Mi ángel fue una anciana algo extraña y delgadita, de manos suaves, que bebía Aperol Spritz y vestía como una clásica estrella del celuloide, que sabía cómo arrancarte una carcajada cuando te veía en horas bajas y que fingió estar en otro mundo, ajena a nuestras conversaciones, mientras urdía un plan para ayudarnos. Que siempre supo del proyecto de mi hermano, del dolor y los problemas económicos de Mario y también de las ganas que yo tenía de tomar las riendas de mi vida. Pero, sobre todo, sabía lo mucho que podíamos ayudarnos Mario y yo el uno al otro, así que se encargó de que no pudiéramos separarnos.

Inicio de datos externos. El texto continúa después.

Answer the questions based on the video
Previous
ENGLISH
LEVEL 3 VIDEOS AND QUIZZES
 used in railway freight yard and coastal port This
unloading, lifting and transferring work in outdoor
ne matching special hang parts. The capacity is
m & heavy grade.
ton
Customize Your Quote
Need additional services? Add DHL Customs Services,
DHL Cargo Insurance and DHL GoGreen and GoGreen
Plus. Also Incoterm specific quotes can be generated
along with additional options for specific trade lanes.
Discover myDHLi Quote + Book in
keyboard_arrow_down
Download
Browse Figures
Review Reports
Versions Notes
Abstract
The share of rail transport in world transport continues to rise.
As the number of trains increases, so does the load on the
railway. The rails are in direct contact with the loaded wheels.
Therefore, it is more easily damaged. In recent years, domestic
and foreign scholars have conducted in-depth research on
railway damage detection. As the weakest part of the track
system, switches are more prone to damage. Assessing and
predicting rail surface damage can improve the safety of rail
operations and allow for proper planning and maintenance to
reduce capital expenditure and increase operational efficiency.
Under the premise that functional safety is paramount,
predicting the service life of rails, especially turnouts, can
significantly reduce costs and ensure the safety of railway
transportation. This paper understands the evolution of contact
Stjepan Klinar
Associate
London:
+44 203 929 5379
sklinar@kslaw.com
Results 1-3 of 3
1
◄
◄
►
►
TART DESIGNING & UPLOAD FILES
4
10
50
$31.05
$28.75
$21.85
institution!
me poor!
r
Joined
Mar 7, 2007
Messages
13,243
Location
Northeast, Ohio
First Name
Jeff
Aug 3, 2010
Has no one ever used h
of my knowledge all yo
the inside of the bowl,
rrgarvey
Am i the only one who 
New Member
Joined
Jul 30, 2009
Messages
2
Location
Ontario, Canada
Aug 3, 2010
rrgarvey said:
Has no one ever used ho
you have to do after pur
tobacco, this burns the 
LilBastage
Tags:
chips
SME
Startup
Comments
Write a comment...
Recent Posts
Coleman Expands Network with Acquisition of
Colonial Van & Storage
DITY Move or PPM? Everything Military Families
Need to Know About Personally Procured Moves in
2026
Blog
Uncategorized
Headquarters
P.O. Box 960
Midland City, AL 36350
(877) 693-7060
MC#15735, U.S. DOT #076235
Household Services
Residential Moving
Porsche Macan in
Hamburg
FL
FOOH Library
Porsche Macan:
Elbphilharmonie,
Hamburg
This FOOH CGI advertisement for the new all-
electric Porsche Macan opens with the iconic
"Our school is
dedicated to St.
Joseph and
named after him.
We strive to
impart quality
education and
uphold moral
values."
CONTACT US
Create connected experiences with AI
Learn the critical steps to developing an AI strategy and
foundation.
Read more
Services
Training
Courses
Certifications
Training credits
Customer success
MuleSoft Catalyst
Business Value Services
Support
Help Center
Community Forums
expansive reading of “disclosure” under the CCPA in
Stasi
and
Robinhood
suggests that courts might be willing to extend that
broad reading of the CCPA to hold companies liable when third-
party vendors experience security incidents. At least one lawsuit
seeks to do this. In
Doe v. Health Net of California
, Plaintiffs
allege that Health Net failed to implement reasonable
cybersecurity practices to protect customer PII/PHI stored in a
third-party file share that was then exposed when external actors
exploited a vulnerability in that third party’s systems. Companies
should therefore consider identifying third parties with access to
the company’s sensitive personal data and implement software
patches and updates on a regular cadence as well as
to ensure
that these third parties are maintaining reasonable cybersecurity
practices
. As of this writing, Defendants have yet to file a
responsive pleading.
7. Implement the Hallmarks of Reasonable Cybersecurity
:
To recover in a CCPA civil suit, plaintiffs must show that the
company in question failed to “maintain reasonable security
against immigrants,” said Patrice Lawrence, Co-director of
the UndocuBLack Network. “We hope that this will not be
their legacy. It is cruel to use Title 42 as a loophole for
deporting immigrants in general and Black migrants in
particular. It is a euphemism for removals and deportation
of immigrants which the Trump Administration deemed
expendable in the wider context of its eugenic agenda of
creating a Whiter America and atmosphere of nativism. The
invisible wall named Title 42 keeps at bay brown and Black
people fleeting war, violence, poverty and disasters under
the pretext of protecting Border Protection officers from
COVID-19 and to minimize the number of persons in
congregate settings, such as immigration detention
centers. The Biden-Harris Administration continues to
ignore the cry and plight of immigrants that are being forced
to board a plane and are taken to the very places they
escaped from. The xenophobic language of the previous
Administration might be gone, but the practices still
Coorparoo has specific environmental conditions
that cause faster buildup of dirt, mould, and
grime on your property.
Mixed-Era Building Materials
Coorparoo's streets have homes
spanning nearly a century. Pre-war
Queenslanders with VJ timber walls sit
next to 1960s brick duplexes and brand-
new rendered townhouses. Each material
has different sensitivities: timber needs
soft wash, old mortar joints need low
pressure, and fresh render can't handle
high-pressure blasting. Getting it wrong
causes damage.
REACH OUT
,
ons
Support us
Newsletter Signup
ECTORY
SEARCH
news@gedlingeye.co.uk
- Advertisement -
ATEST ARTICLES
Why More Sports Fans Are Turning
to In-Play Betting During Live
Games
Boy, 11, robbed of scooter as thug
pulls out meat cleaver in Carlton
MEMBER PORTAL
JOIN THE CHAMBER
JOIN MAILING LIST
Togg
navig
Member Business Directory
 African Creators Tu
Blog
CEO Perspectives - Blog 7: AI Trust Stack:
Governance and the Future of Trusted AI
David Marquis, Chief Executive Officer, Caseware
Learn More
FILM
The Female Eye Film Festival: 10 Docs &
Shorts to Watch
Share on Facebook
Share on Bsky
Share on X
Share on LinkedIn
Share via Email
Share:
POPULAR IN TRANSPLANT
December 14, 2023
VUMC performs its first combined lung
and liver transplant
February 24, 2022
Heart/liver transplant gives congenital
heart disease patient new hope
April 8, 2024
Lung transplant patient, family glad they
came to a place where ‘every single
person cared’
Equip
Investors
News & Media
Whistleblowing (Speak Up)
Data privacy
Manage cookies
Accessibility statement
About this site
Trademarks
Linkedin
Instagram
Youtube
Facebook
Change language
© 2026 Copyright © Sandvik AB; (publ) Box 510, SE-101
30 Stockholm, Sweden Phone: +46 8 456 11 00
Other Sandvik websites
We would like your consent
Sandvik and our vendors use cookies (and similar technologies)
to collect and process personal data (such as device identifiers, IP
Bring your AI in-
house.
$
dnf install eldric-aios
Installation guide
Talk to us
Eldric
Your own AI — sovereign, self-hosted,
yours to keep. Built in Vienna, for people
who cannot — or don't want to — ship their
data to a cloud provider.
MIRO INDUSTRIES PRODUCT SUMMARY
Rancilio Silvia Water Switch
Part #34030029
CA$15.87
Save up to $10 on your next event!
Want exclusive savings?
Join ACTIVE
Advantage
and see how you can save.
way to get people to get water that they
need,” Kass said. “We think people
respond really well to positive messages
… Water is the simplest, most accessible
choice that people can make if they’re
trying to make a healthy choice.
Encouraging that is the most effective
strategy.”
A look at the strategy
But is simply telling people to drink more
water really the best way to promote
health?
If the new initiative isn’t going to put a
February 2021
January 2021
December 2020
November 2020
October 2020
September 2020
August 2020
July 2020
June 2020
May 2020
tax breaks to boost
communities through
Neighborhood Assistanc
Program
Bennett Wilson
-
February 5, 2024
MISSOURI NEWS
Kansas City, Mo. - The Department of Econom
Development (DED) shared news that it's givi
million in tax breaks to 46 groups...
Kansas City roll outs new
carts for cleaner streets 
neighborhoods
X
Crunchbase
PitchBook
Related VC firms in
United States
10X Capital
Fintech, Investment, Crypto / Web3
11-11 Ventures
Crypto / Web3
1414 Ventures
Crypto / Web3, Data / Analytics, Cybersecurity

Siempre me arrepentiré de no haberme dado cuenta ni siquiera cuando una parte de mí empezaba a sospechar de su entendimiento. Me llevaré a la tumba las ganas de darle las gracias por habernos salvado a todos y sentiré que no llegara a ver con sus propios ojos lo que consiguió con su generosidad y altruismo.

No verá cómo mi hermano, financiado por mí, dio a Ramen el impulso que necesitaba. Ni cómo consiguió crear su propia empresa, que cuenta ya con treinta empleados al cargo de un jefe desesperante y taciturno que no desentonaría en Silicon Valley.

No verá cómo mis padres, libres ya de las cargas económicas que el Innombrable les provocó, se dedican a viajar todo lo que pueden antes de que, como dice mi madre, «se les agoten las pilas», mientras yo me quedo a cargo de mi abuela Salvadora, que ni siquiera llegó a enterarse de que ella se había ido, pero que me habla de Nueva Orleans de vez en cuando.

Tampoco verá cómo alquilé un local y empecé de cero con la fotografía, ni la foto que ocupa el lugar de honor en mi galería y que muestra a una anciana en una piscina vacía, tan hermosa que obliga a todo el mundo a detenerse para contemplarla.

Puede que todavía no haya alcanzado el éxito que tuve en mi momento o incluso que no llegue a alcanzarlo nunca, pero no me preocupa, me permite llevar una vida más reposada en El robledal, junto a mi marido.

Un marido sin hoyuelos, pero con una sonrisa increíble. Un hombre que ya no tenía esperanza, y que empieza a disfrutar de la vida de nuevo. Sus hijos mejoran, día tras día, y las heridas se cierran.

Y yo conduzco hacia esos niños en este momento. Feliz por darles una noticia. Tienen a una hermana en camino. Y su padre y yo queremos llamarla Catalina.